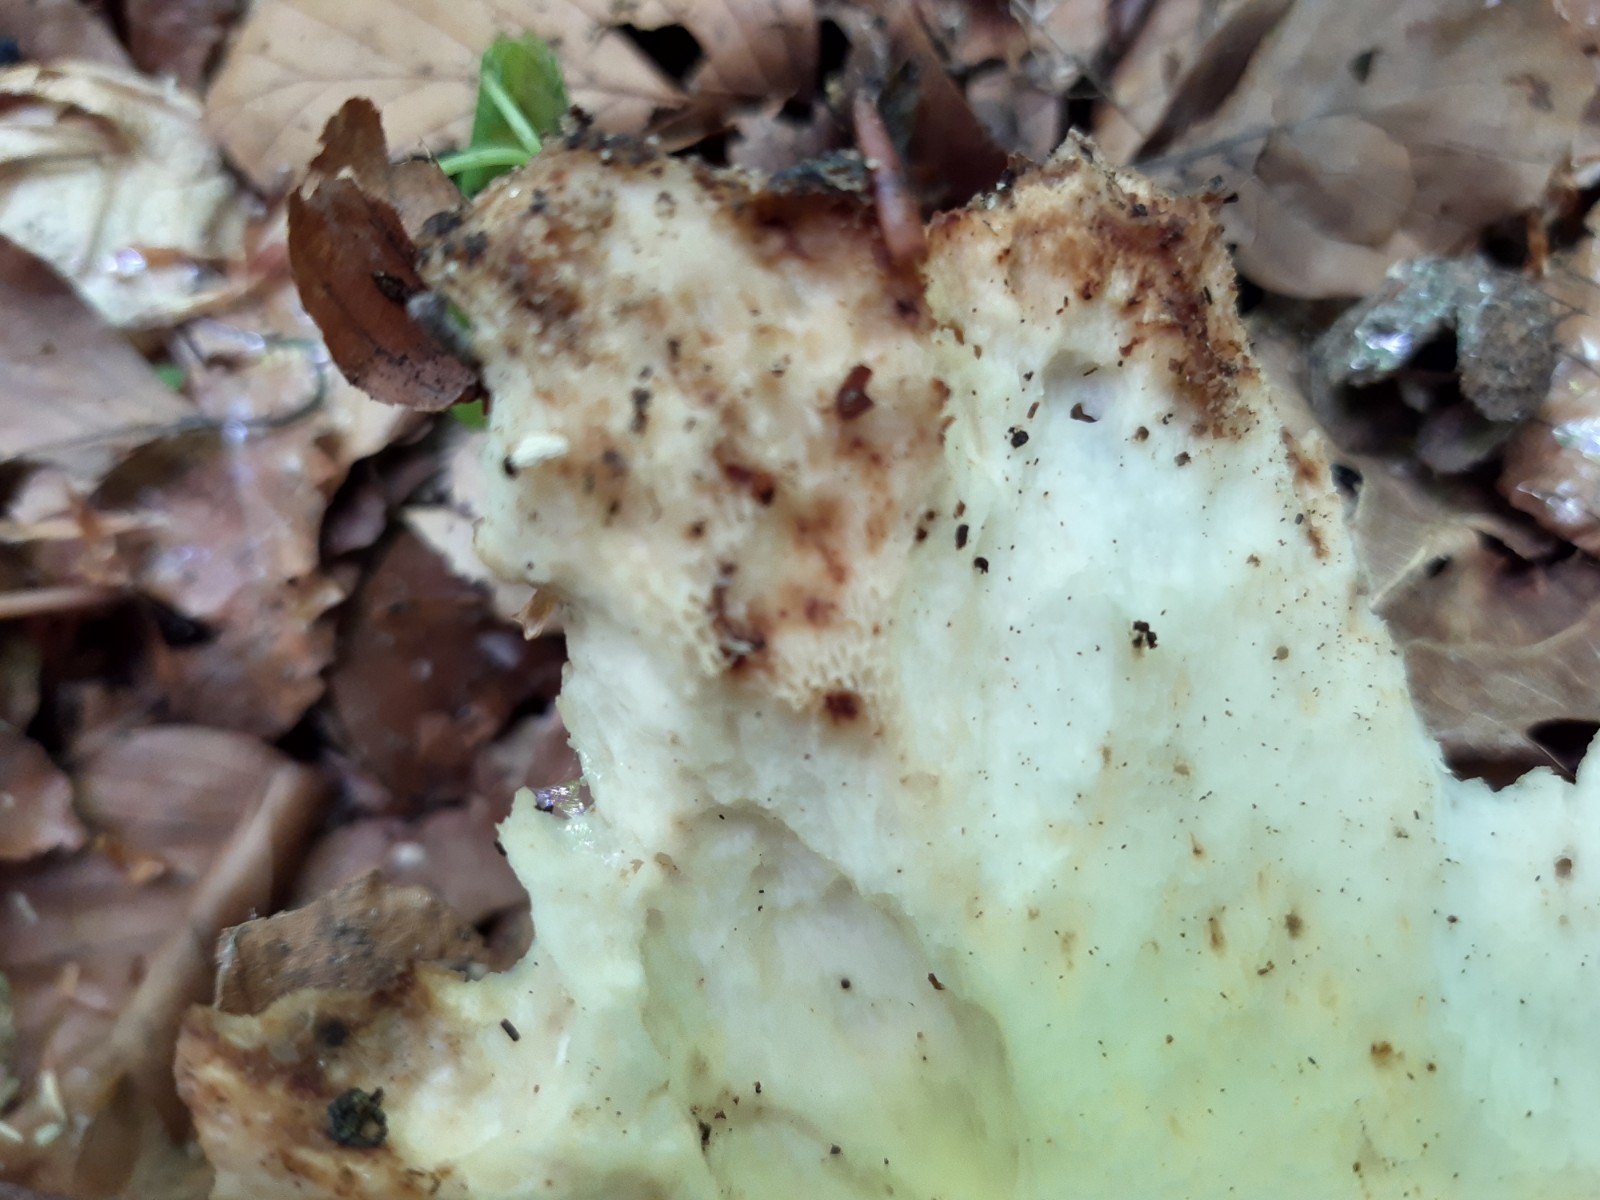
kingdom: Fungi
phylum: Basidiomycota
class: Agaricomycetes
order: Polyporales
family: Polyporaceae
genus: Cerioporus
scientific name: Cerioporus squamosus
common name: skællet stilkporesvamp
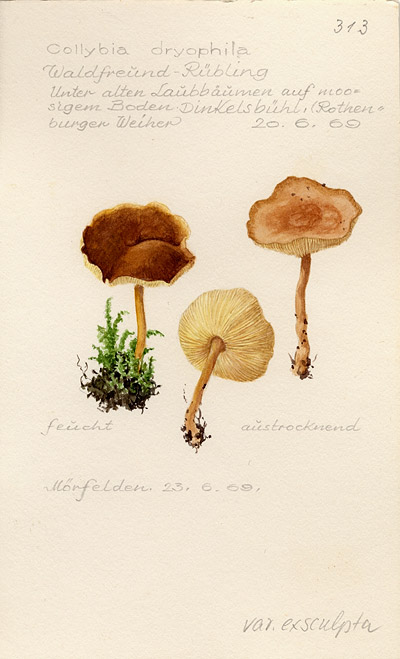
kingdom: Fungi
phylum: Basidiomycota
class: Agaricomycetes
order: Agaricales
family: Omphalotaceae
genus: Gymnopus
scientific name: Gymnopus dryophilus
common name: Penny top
━━━━
TASK PROMPT: Copy out the lines for every item, changing each "scientific name" to "Latin name" and leaving everything else the same. Omit the pictures.

WRITTEN RESPONSE:
kingdom: Fungi
phylum: Basidiomycota
class: Agaricomycetes
order: Polyporales
family: Polyporaceae
genus: Cerioporus
Latin name: Cerioporus squamosus
common name: skællet stilkporesvamp
kingdom: Fungi
phylum: Basidiomycota
class: Agaricomycetes
order: Agaricales
family: Omphalotaceae
genus: Gymnopus
Latin name: Gymnopus dryophilus
common name: Penny top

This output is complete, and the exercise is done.